El puente de mayo para la gente que se queda en Madrid puede ser un periodo profundamente fructífero, si uno se pone en "modo optimista". Mientras esos que se ha ido de vacaciones y que nos contaban sus planes hace unas semanas, todo ufanos, se queda en el hotel/apartahotel/tiendadecamping porque llueve en media España, nosotros pensamos que, al menos, no nos estamos gastando la pasta.

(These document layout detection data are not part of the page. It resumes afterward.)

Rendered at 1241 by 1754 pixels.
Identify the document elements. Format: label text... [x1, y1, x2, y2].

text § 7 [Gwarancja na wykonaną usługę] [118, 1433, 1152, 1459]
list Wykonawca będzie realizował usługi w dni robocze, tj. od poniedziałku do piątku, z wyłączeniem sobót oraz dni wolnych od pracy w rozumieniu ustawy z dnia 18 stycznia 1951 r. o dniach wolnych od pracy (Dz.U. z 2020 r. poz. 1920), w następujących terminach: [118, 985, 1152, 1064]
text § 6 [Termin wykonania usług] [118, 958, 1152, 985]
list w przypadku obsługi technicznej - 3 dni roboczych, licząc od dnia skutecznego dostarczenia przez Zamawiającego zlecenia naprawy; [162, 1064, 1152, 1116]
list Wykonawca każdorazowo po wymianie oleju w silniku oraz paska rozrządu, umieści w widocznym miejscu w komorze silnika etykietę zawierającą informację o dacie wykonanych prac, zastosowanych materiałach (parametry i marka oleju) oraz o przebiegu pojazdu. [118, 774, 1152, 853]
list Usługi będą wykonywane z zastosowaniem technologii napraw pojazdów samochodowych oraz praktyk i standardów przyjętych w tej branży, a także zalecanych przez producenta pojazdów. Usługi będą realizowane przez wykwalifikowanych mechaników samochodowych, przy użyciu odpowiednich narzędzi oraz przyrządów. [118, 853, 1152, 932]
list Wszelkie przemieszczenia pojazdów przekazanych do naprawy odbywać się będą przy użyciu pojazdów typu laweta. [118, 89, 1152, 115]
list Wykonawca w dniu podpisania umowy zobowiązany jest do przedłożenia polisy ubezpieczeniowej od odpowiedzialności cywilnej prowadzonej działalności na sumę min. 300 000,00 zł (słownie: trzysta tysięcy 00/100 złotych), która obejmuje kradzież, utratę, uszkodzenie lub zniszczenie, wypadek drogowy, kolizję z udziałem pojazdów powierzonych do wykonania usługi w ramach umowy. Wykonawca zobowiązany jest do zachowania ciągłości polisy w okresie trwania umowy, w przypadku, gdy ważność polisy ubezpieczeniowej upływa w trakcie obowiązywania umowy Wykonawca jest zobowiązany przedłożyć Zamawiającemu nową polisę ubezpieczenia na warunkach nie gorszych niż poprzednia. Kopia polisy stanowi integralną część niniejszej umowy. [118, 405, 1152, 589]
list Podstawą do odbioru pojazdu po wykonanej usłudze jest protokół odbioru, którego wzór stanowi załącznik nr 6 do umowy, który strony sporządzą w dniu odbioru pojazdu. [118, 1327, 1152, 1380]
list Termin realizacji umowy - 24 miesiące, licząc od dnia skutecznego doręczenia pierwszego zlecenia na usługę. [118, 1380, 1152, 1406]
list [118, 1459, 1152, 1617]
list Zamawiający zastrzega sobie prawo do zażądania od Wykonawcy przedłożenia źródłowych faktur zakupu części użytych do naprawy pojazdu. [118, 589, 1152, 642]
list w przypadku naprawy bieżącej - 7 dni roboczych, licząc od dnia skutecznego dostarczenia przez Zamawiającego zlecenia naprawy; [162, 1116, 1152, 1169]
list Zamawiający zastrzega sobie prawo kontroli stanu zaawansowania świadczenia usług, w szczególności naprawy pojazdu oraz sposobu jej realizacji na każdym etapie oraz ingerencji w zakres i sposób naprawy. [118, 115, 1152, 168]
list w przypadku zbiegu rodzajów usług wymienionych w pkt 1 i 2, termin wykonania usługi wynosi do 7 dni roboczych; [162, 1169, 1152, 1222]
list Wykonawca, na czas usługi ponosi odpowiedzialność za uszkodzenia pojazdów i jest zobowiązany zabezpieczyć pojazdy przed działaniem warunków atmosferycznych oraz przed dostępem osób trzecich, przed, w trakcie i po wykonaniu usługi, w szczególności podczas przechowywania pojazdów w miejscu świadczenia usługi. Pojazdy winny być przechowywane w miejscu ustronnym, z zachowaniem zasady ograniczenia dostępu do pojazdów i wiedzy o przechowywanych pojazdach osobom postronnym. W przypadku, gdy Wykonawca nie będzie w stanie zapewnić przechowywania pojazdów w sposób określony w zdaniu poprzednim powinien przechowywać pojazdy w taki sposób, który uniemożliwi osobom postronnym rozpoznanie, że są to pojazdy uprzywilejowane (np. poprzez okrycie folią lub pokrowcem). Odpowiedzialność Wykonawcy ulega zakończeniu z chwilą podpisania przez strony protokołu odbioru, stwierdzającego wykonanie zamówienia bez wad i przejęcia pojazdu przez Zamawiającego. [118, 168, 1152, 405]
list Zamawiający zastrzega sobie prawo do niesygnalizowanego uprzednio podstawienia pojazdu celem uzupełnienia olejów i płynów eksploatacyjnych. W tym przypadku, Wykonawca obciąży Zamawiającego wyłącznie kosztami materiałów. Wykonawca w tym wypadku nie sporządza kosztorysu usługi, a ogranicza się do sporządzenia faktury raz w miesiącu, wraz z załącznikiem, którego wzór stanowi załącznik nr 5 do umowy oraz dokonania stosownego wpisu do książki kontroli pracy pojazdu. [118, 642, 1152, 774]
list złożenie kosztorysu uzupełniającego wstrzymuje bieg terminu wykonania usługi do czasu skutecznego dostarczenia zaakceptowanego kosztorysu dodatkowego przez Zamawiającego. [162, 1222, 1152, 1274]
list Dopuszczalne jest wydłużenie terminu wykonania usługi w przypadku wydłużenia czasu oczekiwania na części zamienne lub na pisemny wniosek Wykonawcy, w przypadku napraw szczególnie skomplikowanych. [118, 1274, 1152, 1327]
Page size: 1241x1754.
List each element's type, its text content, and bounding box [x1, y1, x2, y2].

En Sevilla, sin embargo, me parece que no llueve, así que, frente a eso, no hay forma de consolarse.

Yo, en este puente, estoy haciendo mogollón de cosas. Además de desentrañar los misterios de la valoración de activos de renta variable (mis preferidos), he desenterrado del baúl de los recuerdos recientes a las grandiosas Chicas Tintín, y he podido terminar por fin de ver "¿Dónde vas Alfonso XII?". Pero no, no me tengáis lástima, no quiero para nada vuestra conmiseración, no la necesito. ¡He dicho que no!

En fin. Además este tiempo inmisericorde me impide vegetar en el Retiro por las tardes, lo que, indefectiblemente (palabra de la semana de Amanda) influye en mi estado de ánimo. Y no precisamente para bien. Eso, y ver Forrest Gump, película con la que lloro desde el minuto 5, incomprensiblemente. Creo que es un rollo parecido al conductismo de los perros de Paulov: Es ver el título y empezar a moquear.

Siguiendo con el tema del Retiro, todo este cúmulo de despropósitos (sumad el mal tiempo, la proverbial falta de luz solar de mi batcueva y la necesidad de lidiar con la valoración de acciones, frente a la amenaza representada por el examen cuasi-inminente de Dirección Financiera) me están empujando, sin que yo pueda hacer nada para evitarlo, a los brazos de las toallitas bronceadoras. Si las cosas siguen así, seguro que descubro que soy alérgica.Después de haberme intoxicado con ellas, claro. O algo peor.